We also have to put stability into production capacity. You don’t want too many cars, and you want the cars at the right time. We get the majority of our production from Europe — close to 90 percent. We need to make sure we get the right amount of cars and the right product portfolio in place in the U.S. before the annual European summer plant shutdown is implemented.
What more can the federal government do to stimulate demand?
Without a strong dealer structure we cannot get back on track. It’s very important that the dealers get the support from the government so they can run their operations and keep their employees. Also, I am very much into some kind of support to speed up the implementation of electrification.
How have Volvo dealers handled the crisis?
I am impressed with their fighting spirit and their willingness to find solutions. In tough times, we need to work together because we are stronger together. Having a strong network is crucial for Volvo Cars.
How do you see the financial fallout from the pandemic affecting R&D?
If we change our product cycle plan, that will reduce our capability to compete.
In the U.S., a high lease market where residuals are extremely important, we need to have a very strong cycle plan. We have no changes to that plan.

INFORMATION SUPPLIED:
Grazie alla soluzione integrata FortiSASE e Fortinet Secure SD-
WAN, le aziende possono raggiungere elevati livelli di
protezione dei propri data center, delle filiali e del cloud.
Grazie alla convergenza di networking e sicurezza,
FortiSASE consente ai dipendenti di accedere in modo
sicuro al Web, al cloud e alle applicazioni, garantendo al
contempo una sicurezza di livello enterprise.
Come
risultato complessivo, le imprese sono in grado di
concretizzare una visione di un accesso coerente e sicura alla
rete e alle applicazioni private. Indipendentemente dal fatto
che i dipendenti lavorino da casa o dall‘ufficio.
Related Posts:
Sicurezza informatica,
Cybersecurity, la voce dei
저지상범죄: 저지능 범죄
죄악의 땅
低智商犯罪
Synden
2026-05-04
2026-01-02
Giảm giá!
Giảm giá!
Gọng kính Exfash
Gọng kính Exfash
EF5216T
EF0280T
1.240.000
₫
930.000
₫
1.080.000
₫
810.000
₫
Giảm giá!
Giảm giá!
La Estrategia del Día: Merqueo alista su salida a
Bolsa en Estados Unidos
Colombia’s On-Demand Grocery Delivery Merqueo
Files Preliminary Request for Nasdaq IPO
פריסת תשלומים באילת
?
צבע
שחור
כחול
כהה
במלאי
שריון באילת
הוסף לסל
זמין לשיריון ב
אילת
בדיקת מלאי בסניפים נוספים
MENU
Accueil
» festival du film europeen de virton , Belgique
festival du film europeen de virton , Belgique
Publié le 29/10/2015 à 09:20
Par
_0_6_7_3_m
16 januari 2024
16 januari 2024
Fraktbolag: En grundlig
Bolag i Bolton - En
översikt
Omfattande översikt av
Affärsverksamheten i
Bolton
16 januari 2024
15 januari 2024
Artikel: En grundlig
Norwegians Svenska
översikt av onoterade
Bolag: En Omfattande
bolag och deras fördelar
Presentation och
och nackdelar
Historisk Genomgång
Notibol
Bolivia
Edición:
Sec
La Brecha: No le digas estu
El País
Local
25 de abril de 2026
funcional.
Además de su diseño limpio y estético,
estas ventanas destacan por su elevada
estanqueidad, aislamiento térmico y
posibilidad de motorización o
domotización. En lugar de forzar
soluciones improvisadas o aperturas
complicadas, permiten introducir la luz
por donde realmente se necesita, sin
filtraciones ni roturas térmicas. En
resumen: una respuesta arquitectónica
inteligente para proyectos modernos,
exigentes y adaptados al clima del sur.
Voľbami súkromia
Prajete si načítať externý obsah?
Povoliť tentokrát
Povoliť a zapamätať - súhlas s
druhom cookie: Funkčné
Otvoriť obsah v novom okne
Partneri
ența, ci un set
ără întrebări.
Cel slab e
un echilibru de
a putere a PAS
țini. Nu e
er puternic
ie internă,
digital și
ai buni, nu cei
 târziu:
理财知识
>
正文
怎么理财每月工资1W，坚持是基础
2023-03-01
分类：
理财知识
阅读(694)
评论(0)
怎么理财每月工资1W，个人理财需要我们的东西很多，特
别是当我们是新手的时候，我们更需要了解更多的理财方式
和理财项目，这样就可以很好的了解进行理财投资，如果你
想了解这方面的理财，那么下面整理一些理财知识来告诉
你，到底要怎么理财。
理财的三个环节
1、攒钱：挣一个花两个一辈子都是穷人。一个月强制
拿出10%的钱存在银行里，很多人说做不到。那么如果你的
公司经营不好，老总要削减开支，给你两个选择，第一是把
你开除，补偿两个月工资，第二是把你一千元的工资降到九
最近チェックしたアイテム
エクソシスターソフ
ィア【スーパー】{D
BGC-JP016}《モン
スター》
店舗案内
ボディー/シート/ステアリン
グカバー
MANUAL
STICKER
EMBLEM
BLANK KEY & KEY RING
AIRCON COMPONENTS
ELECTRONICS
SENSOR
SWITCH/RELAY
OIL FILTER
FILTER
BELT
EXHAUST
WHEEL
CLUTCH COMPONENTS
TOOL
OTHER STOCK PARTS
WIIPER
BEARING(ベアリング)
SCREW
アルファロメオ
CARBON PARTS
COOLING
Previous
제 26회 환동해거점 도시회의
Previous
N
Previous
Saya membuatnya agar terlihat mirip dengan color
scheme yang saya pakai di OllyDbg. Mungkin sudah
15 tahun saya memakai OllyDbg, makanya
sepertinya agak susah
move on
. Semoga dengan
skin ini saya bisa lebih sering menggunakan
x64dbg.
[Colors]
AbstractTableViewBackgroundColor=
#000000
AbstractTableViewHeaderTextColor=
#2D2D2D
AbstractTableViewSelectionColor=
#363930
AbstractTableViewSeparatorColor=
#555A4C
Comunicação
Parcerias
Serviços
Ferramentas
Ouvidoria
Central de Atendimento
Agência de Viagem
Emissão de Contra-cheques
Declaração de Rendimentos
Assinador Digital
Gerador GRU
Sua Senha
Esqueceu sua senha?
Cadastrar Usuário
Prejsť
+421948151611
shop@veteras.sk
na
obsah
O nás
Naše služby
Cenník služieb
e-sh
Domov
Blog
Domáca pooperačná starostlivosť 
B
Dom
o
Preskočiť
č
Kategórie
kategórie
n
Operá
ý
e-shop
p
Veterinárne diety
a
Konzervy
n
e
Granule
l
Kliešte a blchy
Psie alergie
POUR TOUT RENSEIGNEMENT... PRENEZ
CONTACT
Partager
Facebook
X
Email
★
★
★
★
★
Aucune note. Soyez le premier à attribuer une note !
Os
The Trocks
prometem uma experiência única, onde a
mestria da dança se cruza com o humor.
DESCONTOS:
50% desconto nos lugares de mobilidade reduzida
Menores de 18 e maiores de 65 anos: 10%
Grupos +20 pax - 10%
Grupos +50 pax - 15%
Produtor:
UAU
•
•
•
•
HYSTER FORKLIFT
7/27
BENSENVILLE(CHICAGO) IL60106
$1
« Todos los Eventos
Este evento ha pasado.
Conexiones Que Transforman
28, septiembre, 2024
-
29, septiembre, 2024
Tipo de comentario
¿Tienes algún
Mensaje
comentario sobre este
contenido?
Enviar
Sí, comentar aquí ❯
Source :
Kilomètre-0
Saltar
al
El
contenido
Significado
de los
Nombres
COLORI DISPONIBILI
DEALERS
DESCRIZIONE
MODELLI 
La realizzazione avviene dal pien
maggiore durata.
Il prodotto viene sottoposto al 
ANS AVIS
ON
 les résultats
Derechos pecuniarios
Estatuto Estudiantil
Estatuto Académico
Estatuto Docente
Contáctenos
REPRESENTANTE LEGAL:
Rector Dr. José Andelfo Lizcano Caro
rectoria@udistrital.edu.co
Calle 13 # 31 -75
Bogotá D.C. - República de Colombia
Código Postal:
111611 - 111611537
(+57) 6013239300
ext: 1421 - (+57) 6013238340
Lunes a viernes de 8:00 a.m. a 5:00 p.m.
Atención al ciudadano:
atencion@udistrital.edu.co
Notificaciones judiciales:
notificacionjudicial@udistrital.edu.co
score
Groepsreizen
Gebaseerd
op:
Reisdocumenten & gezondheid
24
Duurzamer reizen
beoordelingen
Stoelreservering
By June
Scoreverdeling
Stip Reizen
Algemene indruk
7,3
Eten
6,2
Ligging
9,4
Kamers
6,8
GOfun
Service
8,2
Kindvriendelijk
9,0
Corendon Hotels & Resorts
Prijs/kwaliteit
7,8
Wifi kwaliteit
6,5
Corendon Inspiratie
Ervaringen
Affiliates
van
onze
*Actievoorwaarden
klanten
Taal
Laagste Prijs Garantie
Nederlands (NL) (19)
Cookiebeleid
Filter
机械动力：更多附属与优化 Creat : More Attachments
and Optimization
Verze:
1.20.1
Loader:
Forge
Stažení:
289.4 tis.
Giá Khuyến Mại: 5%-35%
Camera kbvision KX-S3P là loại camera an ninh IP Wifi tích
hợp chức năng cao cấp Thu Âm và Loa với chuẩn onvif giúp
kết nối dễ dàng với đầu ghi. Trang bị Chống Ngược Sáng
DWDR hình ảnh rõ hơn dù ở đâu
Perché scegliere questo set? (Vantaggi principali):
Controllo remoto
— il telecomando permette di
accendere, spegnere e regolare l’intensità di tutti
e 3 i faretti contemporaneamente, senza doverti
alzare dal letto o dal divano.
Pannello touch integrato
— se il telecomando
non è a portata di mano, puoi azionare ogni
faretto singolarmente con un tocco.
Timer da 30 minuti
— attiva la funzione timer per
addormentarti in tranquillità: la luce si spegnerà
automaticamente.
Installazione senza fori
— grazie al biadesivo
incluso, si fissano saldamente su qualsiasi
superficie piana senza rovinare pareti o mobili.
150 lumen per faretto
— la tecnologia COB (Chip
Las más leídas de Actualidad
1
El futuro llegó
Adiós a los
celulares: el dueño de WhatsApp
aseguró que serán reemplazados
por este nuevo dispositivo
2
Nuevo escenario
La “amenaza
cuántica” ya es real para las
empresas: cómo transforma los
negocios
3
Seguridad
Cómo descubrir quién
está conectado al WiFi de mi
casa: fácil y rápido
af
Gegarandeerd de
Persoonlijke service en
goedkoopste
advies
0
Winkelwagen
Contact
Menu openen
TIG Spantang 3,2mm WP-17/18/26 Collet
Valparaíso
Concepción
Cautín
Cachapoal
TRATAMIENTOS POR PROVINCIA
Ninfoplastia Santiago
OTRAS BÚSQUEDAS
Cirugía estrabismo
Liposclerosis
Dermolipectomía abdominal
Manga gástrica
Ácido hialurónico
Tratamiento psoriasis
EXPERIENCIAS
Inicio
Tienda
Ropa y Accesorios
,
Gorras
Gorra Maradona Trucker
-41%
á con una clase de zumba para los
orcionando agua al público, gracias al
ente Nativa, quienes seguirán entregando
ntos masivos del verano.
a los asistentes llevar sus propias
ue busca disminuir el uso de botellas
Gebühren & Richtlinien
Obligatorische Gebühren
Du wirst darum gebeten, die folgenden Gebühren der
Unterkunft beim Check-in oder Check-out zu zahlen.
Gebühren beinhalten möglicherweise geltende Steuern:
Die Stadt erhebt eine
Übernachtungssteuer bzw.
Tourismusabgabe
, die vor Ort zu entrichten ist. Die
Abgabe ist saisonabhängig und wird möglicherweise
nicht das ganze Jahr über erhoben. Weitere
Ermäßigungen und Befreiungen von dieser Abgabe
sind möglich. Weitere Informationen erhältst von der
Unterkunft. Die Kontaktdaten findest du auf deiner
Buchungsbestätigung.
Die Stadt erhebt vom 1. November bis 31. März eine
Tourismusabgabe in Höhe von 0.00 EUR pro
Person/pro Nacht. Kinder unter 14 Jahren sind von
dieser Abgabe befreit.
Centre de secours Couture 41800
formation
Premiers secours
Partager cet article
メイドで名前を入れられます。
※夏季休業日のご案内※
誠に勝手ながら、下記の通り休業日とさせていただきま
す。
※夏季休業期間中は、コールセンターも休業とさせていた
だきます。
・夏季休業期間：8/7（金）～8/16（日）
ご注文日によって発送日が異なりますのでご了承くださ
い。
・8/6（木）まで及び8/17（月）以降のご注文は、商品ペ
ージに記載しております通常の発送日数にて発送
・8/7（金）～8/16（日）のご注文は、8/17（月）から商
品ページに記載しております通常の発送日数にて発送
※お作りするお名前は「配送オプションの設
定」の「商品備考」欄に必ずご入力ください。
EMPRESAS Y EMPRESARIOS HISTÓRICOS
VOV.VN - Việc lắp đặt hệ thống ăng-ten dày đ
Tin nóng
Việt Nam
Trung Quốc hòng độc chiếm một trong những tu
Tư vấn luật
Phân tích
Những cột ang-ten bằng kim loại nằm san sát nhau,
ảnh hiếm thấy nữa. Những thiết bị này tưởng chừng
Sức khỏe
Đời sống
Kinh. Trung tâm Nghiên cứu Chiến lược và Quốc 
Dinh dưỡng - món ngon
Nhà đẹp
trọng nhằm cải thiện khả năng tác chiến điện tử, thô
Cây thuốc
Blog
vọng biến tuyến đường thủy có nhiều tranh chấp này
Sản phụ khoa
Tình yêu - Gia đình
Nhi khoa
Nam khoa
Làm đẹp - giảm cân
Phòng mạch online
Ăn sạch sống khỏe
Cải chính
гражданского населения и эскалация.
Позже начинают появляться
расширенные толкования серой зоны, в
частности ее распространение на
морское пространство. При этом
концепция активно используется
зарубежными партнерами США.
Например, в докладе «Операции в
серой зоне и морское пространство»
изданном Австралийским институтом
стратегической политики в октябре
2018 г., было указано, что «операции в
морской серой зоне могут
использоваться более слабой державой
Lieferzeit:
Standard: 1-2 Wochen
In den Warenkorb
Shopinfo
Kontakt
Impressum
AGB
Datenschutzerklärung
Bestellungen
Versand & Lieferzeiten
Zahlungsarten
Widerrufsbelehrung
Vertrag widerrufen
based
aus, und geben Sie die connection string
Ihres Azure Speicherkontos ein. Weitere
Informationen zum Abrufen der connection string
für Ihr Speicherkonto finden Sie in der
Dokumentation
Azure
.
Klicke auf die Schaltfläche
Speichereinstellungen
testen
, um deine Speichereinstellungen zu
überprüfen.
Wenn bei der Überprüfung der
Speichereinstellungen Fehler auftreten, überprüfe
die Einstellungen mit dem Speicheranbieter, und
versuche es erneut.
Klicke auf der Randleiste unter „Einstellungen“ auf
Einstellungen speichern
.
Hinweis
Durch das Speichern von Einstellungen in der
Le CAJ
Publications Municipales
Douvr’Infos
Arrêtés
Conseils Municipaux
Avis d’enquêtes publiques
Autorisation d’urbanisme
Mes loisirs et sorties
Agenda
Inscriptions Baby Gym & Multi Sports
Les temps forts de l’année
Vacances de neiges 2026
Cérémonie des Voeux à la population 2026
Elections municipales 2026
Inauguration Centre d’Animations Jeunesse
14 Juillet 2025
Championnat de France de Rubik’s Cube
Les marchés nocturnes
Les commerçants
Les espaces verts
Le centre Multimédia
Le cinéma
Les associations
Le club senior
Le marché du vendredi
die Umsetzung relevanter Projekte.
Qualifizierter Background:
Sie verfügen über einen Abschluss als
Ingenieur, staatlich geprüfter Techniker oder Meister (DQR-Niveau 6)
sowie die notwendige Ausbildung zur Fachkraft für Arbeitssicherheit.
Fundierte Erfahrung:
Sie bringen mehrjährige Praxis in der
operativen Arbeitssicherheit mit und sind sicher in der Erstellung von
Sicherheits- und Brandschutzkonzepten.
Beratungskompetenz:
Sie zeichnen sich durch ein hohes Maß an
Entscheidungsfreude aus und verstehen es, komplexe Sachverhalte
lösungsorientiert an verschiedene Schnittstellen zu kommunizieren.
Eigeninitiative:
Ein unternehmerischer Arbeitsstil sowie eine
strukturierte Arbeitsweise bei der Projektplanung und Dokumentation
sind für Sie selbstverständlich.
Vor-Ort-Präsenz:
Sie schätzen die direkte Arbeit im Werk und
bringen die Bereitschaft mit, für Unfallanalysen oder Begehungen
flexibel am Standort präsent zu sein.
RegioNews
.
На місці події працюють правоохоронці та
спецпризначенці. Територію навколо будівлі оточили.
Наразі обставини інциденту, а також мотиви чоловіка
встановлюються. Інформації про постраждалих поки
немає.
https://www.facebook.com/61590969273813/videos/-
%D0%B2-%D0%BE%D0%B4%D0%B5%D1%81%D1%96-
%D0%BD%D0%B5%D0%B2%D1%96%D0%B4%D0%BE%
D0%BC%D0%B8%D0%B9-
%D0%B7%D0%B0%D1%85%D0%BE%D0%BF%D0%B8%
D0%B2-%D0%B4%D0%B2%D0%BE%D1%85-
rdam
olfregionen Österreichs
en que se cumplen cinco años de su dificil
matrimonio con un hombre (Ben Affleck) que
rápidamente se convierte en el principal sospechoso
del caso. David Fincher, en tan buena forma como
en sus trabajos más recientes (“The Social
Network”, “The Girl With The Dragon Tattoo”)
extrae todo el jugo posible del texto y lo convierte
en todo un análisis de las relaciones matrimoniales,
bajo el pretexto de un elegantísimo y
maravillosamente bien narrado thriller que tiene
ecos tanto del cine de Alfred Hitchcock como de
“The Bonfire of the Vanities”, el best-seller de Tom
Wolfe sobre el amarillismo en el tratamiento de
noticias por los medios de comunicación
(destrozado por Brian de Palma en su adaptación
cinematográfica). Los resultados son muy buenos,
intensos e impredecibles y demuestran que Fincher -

TASK INSTRUCTIONS:
a. Extract everything in the Volvo interview from "How have Volvo" down to "for Volvo Cars.".
b. Using the Volvo interview, mark each statement yes or no, and quote the words that decide it. (i) Close to 90 percent of Volvo's production comes from Europe. (ii) Volvo has changed its product cycle plan for the U.S. (iii) The speaker is impressed by the dealers' fighting spirit.
You won't need the lines.

ANSWERS BY ITEM NUMBER:
a.
How have Volvo dealers handled the crisis?
I am impressed with their fighting spirit and their willingness to find solutions. In tough times, we need to work together because we are stronger together. Having a strong network is crucial for Volvo Cars.

b.
(i) Yes: "We get the majority of our production from Europe — close to 90 percent."
(ii) No: "We have no changes to that plan."
(iii) Yes: "I am impressed with their fighting spirit and their willingness to find solutions."